Ela chegou ao hospital com um choque séptico e temeu perder a vida sem poder se despedir de quem mais ama. “Fiquei oito dias internada na UTI, num total de 12. Quase precisei ser entubada porque tinha muita dificuldade respiratória. Chorava todos os dias, porque eu pensava que, se eu morresse, não veria mais ninguém da minha família. E as pessoas que me amam também não. Era muito triste. Pensei que não sobreviveria a esse vírus”, complementa.
Filha de um policial e de uma funcionária pública, a capixaba da capital Vitória se formou no Espírito Santo e veio para São Paulo fazer a especialização. Após o casamento, se mudou para Guarulhos, onde vive até hoje na Vila Galvão. Em 2008, se tornou mãe. Aos 12 anos, Enzo continua sendo a grande alegria de Fernanda. “O melhor presente que eu pude ganhar em toda vida foi o meu filho”, enfatiza.
Já consolidada na medicina, Fernanda garante que o maior desafio na profissão é, de fato, ser mulher. “A maioria ainda é de homens na anestesia e, dentro do centro cirúrgico, também. O ambiente é muito masculino, então a gente tem que se impor e mostrar a competência o tempo inteiro”, lamenta a médica, hoje coordenadora de plantão da equipe de anestesia do Hospital do Mandaqui.
Paixão por rally
“A gente fazia trilha de Jeep e um amigo anestesista nos perguntou se queríamos fazer rally. Fui fazer uma prova em Sumaré, em 2016. Fomos bem para uma estreia e eu me interessei porque é parecido com meu cotidiano. Tenho que seguir uma planilha, vendo o que está acontecendo lá fora, e eu fico o tempo todo assim, olhando o monitor, observando o paciente durante a cirurgia e tomando decisões rápidas para corrigir qualquer coisa. Eu gosto de adrenalina, de urgências, emergências. Então, foi uma extensão do que já faço”. A analogia de Fernanda entre o mundo do rally e sua profissão faz sentido. A modalidade ainda é amplamente habitada por homens.
A navegadora estreou no Rally dos Sertões – maior competição das américas – em 2018. O início foi com o pé direito, com título. Fernanda, uma das seis mulheres em meio a 308 competidores naquele ano, se recorda de uma passagem curiosa sobre seu gênero. “A gente chegou numa cidade muito pequena e quando as pessoas me viram no carro, disseram ‘olha, é uma mulher’. As crianças queriam tirar foto comigo. Então, você vê que é um exemplo, dentro de um esporte extremamente masculino”, explica.

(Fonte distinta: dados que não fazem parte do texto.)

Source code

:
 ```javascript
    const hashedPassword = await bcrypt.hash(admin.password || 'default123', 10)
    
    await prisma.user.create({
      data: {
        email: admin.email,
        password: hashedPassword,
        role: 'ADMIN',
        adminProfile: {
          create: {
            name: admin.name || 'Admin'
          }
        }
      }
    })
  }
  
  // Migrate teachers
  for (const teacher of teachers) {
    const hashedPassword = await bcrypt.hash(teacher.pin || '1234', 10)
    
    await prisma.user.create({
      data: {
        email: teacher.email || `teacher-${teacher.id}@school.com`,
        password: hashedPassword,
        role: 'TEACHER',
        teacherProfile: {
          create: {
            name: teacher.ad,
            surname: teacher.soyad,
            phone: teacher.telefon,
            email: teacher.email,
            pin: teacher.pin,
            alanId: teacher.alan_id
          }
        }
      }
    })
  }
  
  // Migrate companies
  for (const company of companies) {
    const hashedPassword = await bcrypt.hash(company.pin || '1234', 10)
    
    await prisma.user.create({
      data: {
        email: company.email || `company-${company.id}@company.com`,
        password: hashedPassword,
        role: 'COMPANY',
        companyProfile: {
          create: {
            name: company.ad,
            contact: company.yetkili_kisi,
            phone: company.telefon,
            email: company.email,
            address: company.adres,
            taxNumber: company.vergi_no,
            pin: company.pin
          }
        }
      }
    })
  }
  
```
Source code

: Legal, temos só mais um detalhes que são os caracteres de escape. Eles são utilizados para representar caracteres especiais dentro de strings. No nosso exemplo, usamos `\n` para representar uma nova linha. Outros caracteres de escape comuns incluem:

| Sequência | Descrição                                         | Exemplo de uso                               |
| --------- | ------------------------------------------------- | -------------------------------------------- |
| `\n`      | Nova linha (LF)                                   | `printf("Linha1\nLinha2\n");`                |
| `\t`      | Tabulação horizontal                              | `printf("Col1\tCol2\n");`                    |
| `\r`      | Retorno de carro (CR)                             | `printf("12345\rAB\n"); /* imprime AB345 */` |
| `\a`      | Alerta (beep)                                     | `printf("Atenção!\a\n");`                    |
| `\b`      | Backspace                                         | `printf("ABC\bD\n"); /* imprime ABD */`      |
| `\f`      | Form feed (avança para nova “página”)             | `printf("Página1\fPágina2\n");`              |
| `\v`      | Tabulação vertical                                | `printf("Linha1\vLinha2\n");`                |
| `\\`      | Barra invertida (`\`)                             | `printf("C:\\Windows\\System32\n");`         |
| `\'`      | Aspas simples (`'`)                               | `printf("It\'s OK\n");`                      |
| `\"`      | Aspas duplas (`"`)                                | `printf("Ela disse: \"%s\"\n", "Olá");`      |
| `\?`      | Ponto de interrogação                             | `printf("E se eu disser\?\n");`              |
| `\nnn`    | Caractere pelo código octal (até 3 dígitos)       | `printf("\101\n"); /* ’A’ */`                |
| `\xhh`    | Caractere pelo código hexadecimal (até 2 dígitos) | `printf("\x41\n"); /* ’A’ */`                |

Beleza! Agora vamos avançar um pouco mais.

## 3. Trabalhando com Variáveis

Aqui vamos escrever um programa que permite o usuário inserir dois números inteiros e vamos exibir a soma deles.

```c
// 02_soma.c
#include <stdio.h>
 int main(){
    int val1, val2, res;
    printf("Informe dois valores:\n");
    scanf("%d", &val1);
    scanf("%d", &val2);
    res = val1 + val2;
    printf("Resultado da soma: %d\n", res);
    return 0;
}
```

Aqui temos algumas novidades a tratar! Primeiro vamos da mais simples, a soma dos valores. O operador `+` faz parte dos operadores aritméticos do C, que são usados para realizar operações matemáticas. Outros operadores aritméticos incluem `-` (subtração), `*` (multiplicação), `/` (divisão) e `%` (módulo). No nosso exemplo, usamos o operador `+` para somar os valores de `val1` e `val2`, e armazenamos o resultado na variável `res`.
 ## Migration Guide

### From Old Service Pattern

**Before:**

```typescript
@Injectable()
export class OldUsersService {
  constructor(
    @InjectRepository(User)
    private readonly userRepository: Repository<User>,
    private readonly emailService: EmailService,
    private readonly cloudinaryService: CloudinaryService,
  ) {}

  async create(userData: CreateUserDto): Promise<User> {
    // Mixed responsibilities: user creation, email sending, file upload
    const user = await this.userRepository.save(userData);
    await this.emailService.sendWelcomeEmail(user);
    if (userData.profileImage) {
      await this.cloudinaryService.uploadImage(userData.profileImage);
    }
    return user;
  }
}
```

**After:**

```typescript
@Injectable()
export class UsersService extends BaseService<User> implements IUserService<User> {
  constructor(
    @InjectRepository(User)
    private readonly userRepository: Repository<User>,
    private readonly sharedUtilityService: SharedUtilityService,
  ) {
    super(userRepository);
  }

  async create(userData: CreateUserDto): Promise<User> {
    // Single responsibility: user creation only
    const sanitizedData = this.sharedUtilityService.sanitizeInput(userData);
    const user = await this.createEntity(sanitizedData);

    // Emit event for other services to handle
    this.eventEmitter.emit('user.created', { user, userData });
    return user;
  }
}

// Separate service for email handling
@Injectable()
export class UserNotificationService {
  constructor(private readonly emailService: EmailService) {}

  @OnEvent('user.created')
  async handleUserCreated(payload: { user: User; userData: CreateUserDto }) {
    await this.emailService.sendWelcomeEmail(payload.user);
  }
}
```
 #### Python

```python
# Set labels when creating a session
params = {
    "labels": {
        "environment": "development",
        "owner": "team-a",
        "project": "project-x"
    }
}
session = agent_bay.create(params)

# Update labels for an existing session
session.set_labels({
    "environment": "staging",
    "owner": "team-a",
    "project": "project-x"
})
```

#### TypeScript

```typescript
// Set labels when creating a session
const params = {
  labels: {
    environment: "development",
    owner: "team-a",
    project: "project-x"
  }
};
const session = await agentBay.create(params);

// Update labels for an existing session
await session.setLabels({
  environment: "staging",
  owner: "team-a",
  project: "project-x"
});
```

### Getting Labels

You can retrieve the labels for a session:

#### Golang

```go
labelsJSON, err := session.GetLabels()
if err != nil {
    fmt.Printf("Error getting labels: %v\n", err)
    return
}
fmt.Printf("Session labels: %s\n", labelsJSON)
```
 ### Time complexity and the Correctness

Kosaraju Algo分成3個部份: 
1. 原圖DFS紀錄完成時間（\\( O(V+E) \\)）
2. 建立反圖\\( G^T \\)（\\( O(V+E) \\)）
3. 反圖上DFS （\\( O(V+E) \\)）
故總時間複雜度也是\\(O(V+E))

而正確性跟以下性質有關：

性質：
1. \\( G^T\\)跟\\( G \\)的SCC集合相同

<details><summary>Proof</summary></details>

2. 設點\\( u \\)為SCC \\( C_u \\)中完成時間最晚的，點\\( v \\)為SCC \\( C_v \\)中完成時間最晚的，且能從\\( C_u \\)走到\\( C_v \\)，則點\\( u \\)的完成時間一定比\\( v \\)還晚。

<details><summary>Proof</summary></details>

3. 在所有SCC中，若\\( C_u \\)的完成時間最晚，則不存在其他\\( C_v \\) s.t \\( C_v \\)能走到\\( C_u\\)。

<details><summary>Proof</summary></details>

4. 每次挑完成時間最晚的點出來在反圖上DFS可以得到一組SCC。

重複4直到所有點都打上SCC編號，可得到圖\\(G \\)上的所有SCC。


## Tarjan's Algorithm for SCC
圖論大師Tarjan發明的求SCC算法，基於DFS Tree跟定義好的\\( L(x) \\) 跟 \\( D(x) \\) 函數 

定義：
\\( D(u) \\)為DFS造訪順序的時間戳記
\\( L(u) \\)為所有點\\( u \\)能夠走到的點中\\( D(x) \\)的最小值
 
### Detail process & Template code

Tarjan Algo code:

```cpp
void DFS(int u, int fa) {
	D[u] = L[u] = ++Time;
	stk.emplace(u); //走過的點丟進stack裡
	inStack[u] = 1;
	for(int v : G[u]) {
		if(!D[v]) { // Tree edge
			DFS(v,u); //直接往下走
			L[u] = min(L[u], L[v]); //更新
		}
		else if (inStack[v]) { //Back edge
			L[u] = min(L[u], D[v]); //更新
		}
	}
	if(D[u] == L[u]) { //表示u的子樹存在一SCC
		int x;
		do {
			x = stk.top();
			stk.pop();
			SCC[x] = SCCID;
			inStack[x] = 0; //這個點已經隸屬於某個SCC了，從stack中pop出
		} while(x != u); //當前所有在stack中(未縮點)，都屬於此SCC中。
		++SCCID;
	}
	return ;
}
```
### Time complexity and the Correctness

Apesar da vitória, ela não se acomodou e começou a estudar e pegar dicas com navegadores mais antigos com o objetivo de se aperfeiçoar na função. “Rally é uma paixão. As pessoas estão ali porque querem competir contra si próprias. Eu não dependo do outro para ter o resultado”, justifica.
Por fim, a doutora que ama a adrenalina e ambientes vistos como masculinos por parte da sociedade, deixa um recado às mulheres. “Nunca deixar ser humilhada por ser mulher. Mostre ser competente no que faz”, conclui Fernanda.